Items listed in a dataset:
★ ★ ★ ★

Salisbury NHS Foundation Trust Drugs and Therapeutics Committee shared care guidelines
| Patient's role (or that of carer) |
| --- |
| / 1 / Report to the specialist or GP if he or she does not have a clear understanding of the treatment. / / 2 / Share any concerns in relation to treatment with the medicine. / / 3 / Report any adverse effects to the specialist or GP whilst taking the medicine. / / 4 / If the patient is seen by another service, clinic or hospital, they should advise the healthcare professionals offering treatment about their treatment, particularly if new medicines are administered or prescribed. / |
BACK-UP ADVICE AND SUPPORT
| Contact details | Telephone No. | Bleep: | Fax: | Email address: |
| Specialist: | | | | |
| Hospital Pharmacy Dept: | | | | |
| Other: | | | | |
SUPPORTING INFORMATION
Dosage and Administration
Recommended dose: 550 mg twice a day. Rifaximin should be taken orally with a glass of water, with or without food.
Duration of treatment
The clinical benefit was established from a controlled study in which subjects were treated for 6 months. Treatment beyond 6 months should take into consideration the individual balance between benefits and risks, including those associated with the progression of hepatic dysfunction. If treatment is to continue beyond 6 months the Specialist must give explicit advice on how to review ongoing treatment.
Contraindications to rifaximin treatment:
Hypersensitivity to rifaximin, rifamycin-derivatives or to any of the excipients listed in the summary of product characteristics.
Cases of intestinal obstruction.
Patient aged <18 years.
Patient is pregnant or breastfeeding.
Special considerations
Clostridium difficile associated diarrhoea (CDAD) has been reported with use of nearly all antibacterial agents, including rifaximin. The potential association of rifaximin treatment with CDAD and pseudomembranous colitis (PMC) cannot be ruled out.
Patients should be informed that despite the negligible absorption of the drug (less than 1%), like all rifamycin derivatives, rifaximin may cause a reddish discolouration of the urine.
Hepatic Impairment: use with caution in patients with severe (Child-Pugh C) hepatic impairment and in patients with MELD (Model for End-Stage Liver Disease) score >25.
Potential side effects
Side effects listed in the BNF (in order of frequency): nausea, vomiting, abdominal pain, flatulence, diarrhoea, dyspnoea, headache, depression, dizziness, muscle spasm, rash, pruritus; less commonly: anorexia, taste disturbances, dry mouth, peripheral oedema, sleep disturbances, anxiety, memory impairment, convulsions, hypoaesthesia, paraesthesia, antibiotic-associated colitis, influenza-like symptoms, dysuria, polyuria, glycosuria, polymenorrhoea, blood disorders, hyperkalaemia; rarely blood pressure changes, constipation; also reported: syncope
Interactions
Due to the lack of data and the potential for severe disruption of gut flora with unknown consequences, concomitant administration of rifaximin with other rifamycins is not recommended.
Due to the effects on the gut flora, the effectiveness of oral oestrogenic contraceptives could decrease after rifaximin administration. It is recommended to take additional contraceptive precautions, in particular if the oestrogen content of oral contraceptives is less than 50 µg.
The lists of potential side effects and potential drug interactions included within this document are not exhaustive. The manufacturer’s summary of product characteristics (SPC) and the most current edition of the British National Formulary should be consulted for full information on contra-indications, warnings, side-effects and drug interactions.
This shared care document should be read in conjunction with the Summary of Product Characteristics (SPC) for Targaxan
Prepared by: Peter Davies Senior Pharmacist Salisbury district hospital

★ ★ ★ ★

■ YOUR ASSIGNMENT
For the word "severe", work out how many lines of the entries contain it, and state the number alone.

■ COMPLETED EXERCISE
2